Anwendung der Wendungskrücke

Melicher, Ludwig Josef: Die Wendungs-Krücke und deren Anwendung bei den tiefen Schulterlagen mit vorgefallenem Arme des Kindes. Ausübenden Geburtrshelfern empfohlen von Ludwig Joseph Melicher, Doctor der Medicin und Chirurgie, Operateur, Magister der Augenheilkunde, Geburtshilfe und Zahnheilkunde [etc]. - Wien : Gedruckt bei Carl Ueberreuter, 1846.

Österreichische Nationalbibliothek, Sign.: 310.513-B.Alt-Mag

Detailinformation

Im November 1842 wird Dr. Melicher, zu diesem Zeitpunkt noch Famulant im k.k. Allgemeinen Krankenhaus in Wien, abends „um 10 Uhr … in eine schlechte Wohnung am Alserbach“ geholt, um Geburtshilfe zu leisten. Man sagt ihm, „dass die Mutter [der Gebärenden], eine Zwiebelhändlerin, mehrere andere Slowakinnen und ihre Tochter schon früher entbunden hätte, allein diesmal kann sie die Tochter ... nicht entbinden … Die Kreissende schrie beständig nach Hilfe.“ Aufgrund der Lage des Kindes ist die Situation äußerst kritisch, aber mithilfe einer Wendungskrücke gelingt dem Arzt die Entbindung und damit die Rettung der Frau: „Das ausgetragene Kind war todt. Die Slowakin erholte sich so schnell, dass sie nach sechs Wochen wieder hausiren konnte.“ Ein anderes Fallbeispiel zeigt, dass Melicher mit diesem Verfahren auch den Säugling retten konnte.

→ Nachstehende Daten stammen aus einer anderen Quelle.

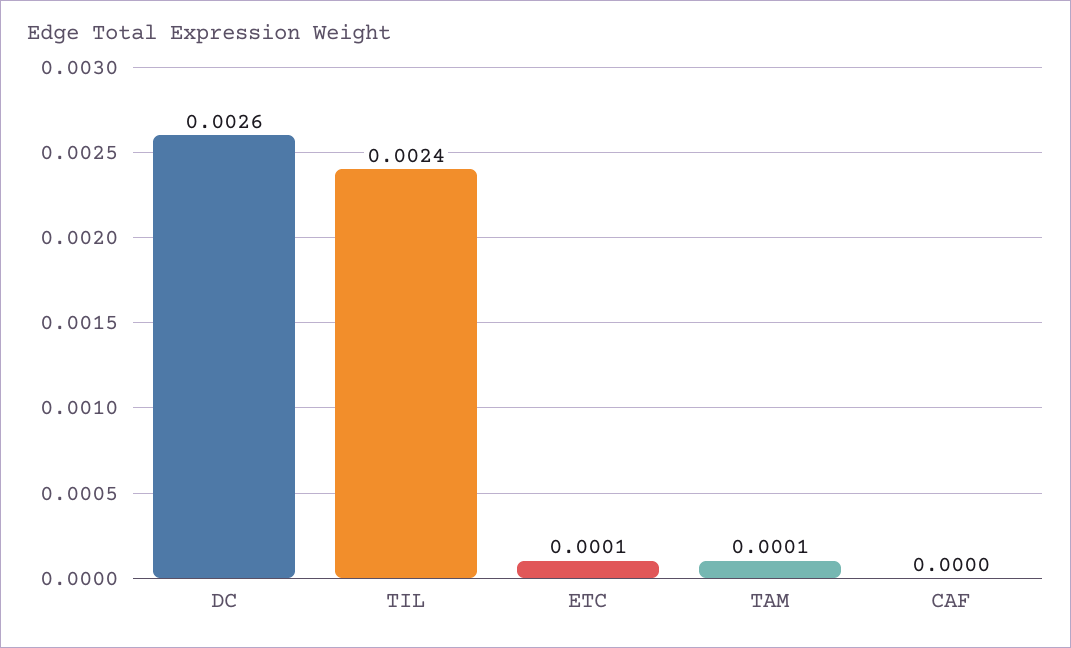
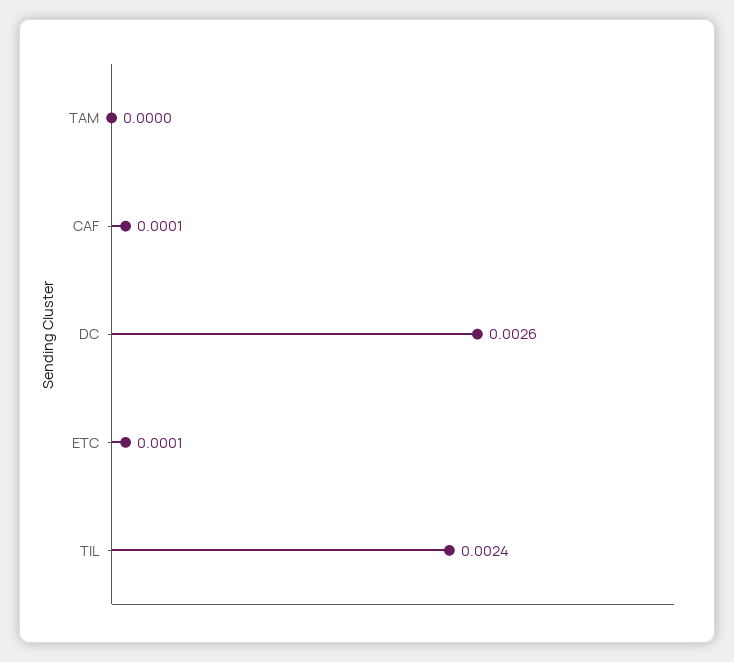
TAM: 0.0001 -> 0
CAF: 0 -> 0.0001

Melicher hatte die Wendungskrücke 1841 entwickelt, um bei Schulterlage des Kindes die Achselhöhle möglichst schonend anheben zu können. Die Anwendung seiner Erfindung hatte der Arzt zunächst an den Leichen von Frauen und Kindern geübt; „jedoch hielt ich mich mit deren Publikation zurück, weil ich erst von der praktischen Brauchbarkeit dieses Instruments überzeugt sein wollte“. Zur Veröffentlichung entschloss sich Melicher erst 1845, nachdem er in einer Fachzeitschrift den Bericht über eine kürzlich durchgeführte Embryotomie gelesen hatte*). Dieses Verfahren, bei dem das Kind mit chirurgischen Instrumenten zerstückelt werden musste, um das Leben der Mutter zu retten, wollte er nie mehr angewendet wissen.  

Der sehr tätige Arzt wirkte weiterhin am Allgemeinen Krankenhaus, gründete eine orthopädische Heilanstalt (die erste in Wien mit schwedischer Heilgymnastik) und weitere Einrichtungen. Er starb 1871 im Alter von nur 54 Jahren.

*) Entbindung durch Exenteration in:  Österreichische medicinische Wochenschrift . Nr. 39, 1845.